Jonathan Tasini is the president of the Economic Future Group, a national strategy consulting group. From 1990 to 2003, he served as president of the National Writers Union (UAW Local 1981); he remains the union's president emeritus. He was the lead plaintiff in Tasini vs. The New York Times, the landmark electronic rights case won by the plaintiffs in a historic decision by the U.S. Supreme Court in 2001. He is also the president and executive director of the Creators Federation. For the last 20 years, he has written about labor and economics for newspapers and magazines including The New York Times Magazine, The Atlantic, Business Week, The Washington Post, The Village Voice, The Los Angeles Times, and The Wall Street Journal. He is the author of two books: The Edifice Complex: Rebuilding the American Labor Movement to Face the Global Economy, a critique and prescriptive analysis of the labor movement (1995); and They Get Cake, We Eat Crumbs: The Real Story Behind Today's Unfair Economy, an average reader's guide to the economy (1997).

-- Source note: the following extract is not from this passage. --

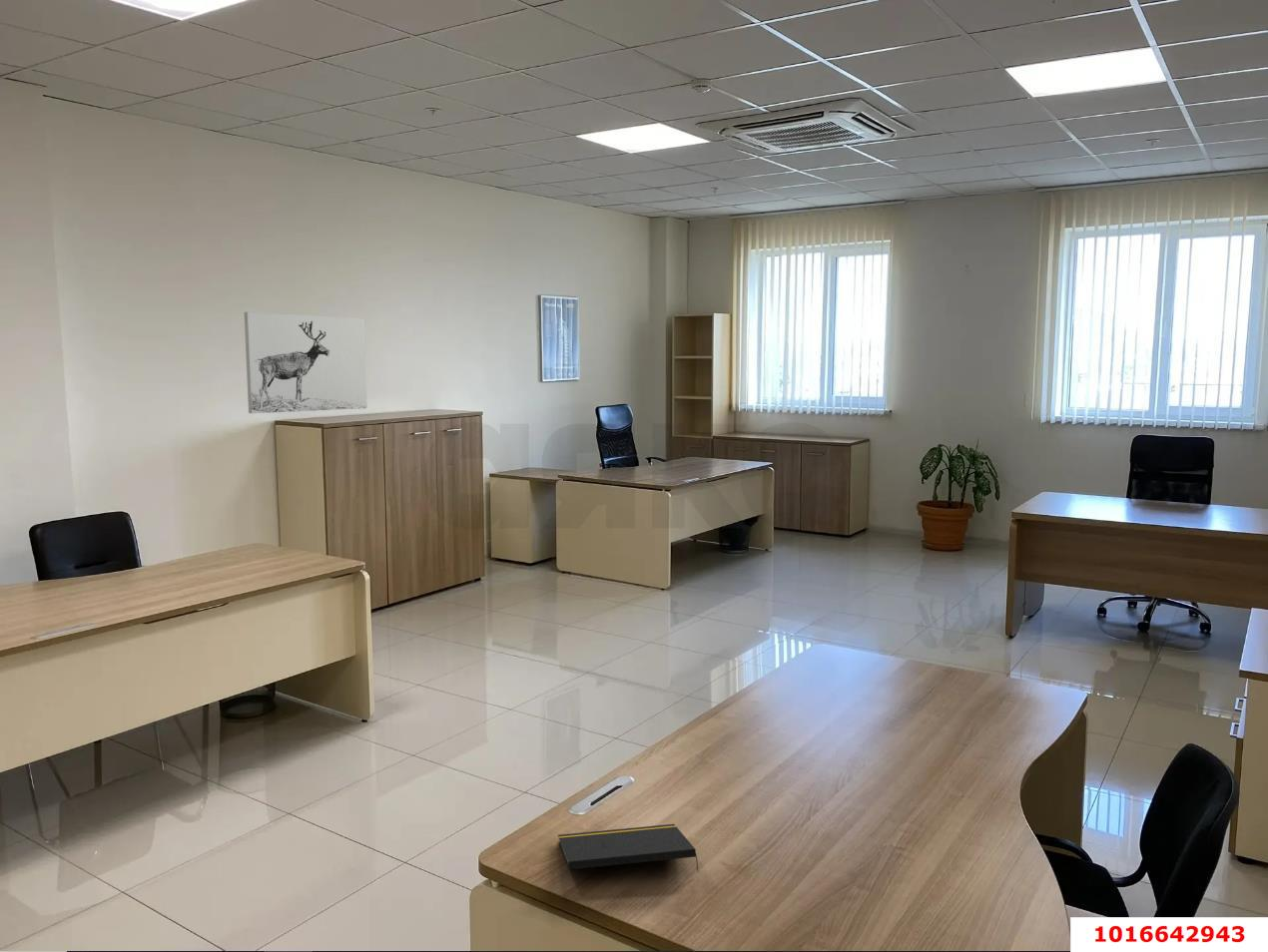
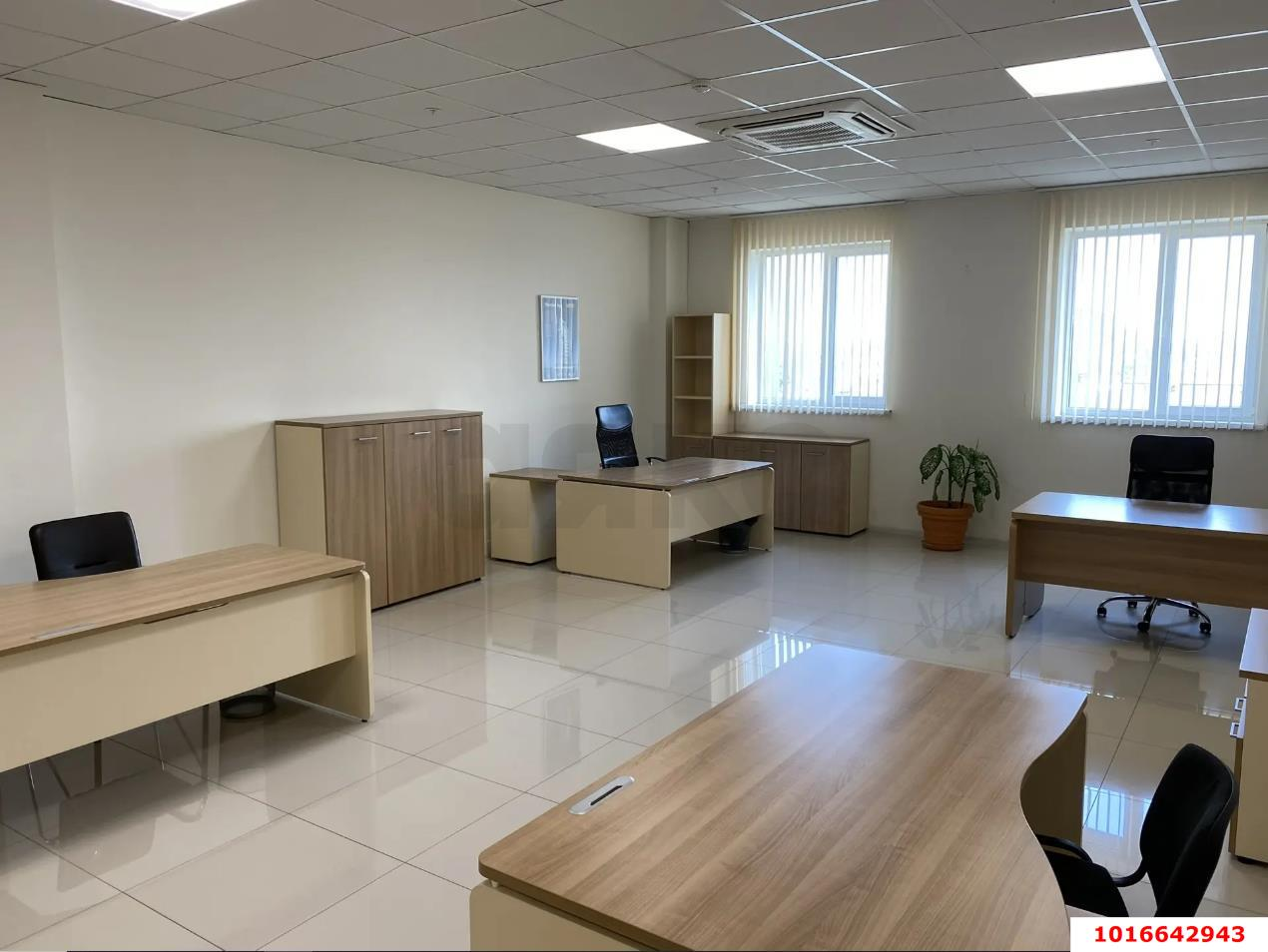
- notepad [557,823,700,873]
- wall art [244,311,368,414]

He also writes a regular column on labor and the economy entitled "Working in America," which can be seen at www.tompaine.com. Among other posts, he has served on the executive board of the International Federation of Journalists; the National Research Council's Computer Science and Telecommunications Board, which issued the report, "The Digital Dilemma: Intellectual Property in the Information Age"; and the Committee on Arts, Media and Entertainment of the AFL-CIO's Department for Professional Employees.

John Vines is the Chief Executive Officer of the Association of Professional Engineers, Scientists and Managers Australia (APESMA).  Vines was appointed Executive Director of the Association of Professional Engineers Australia (APEA), one of the organizations that through successive mergers became APESMA, in 1984.  He has played a central role in creating novel and highly successful membership services, including a standard-setting Management Education Program.

Carol Waaser has been on the staff of Actors' Equity Association for 22 years and is its Eastern Regional Director.  She also served as Senior Business Representative for Organizing and Developing and Director of Membership Education and Communications.  Prior to joining the staff at Equity she held positions as Stage Manager, Company Manager and Casting Director for various regional and stock theatres.  She was on the faculty of the Yale Drama School for five years and has also taught in the Theatre Department at Adelphi University.

David West is Executive Director of the Center for a Changing Workforce (CFCW), a position he has held since 1999. CFCW is a Seattle-based organization that provides education, policy analysis and advocacy for regular workers misclassified as temporary and thus denied equal pay and benefits. CFCW engages local and national organizations about this emerging issue and serves as a watchdog on industry employment benefit practices across the nation. West has more than 20 years of experience in public interest and community-organizing work, including work with statewide consumer coalitions, senior citizen groups and tenants' rights organizations.